*** Opening of Supplied material ***

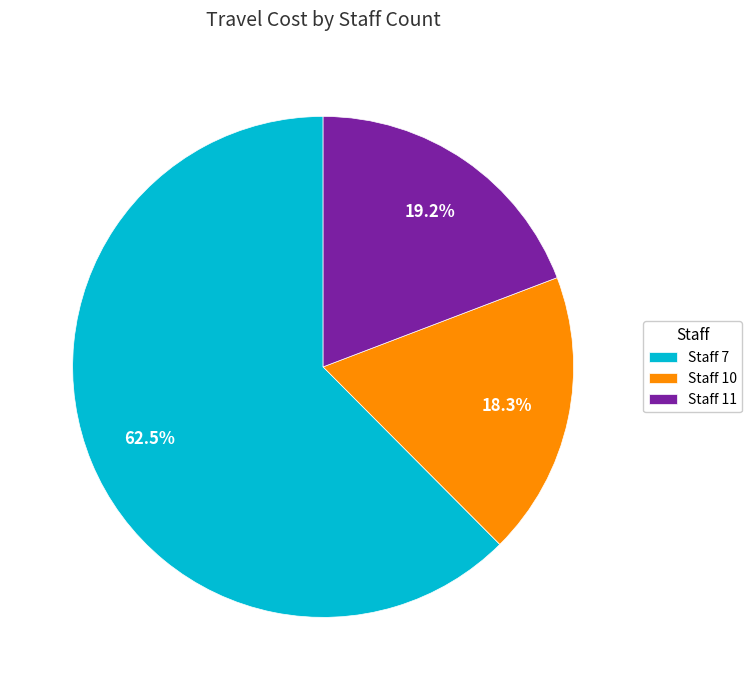

How many segments does this pie chart have?

3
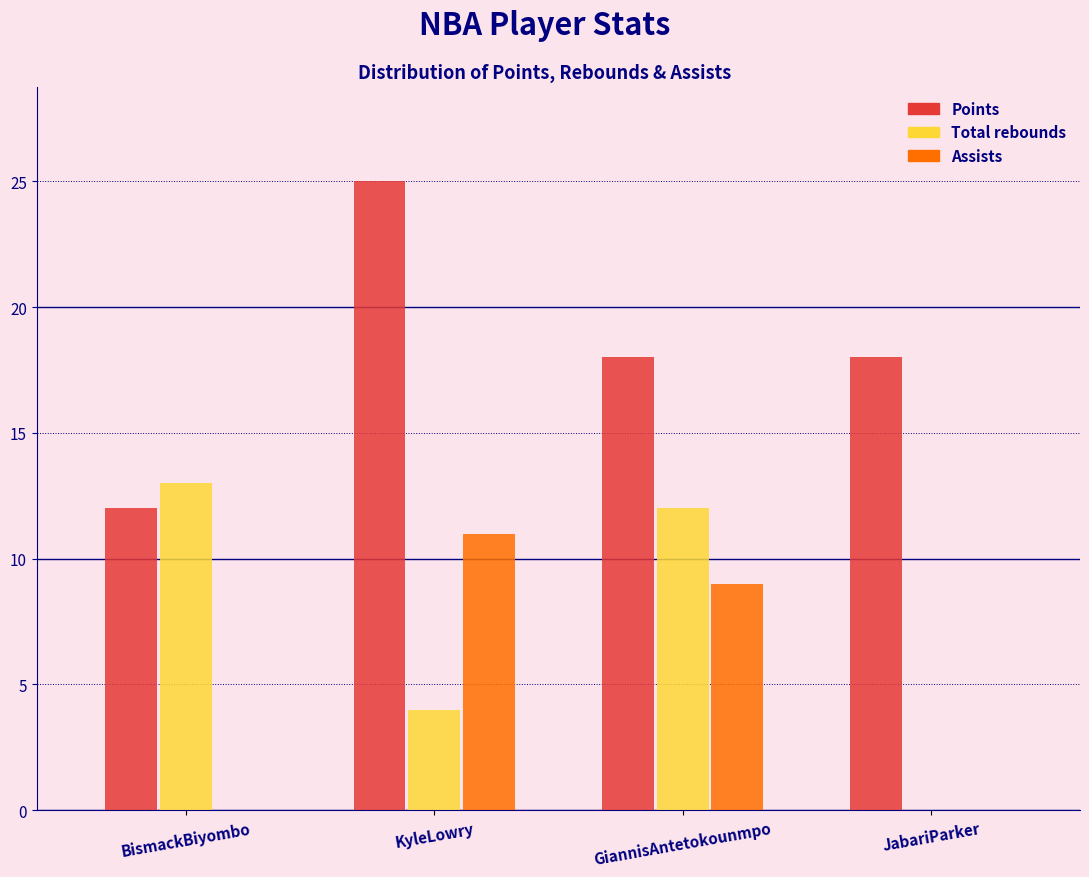

Reading right to left, extract all data points from this chart.

Points: JabariParker=18	GiannisAntetokounmpo=18	KyleLowry=25	BismackBiyombo=12
Total rebounds: JabariParker=0	GiannisAntetokounmpo=12	KyleLowry=4	BismackBiyombo=13
Assists: JabariParker=0	GiannisAntetokounmpo=9	KyleLowry=11	BismackBiyombo=0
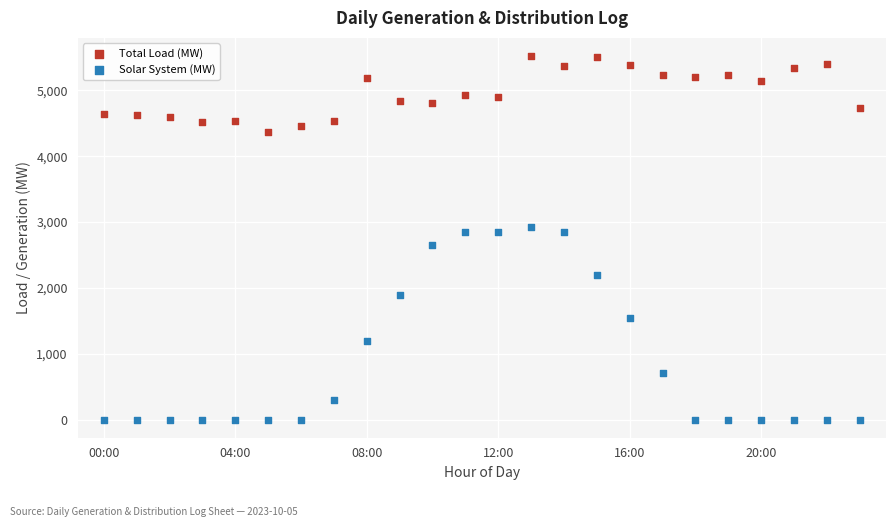

Which series has the widest spread of Y values?

Solar System (MW)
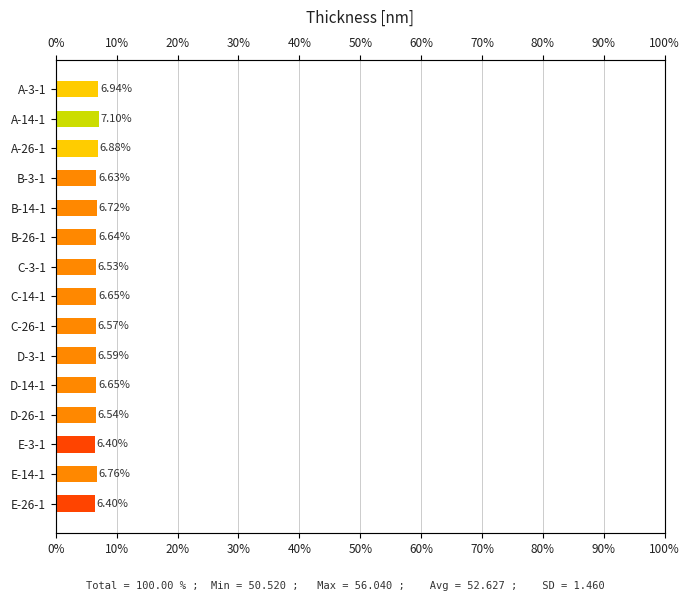

Are the bars grouped side by side (vs. stacked)?

No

*** Close of Supplied material ***

## Exercise aim
Copy all of the data above line for line, without changing a single character. Leave out the pictures.

## Exercise result
How many segments does this pie chart have?

3

Reading right to left, extract all data points from this chart.

Points: JabariParker=18	GiannisAntetokounmpo=18	KyleLowry=25	BismackBiyombo=12
Total rebounds: JabariParker=0	GiannisAntetokounmpo=12	KyleLowry=4	BismackBiyombo=13
Assists: JabariParker=0	GiannisAntetokounmpo=9	KyleLowry=11	BismackBiyombo=0

Which series has the widest spread of Y values?

Solar System (MW)

Are the bars grouped side by side (vs. stacked)?

No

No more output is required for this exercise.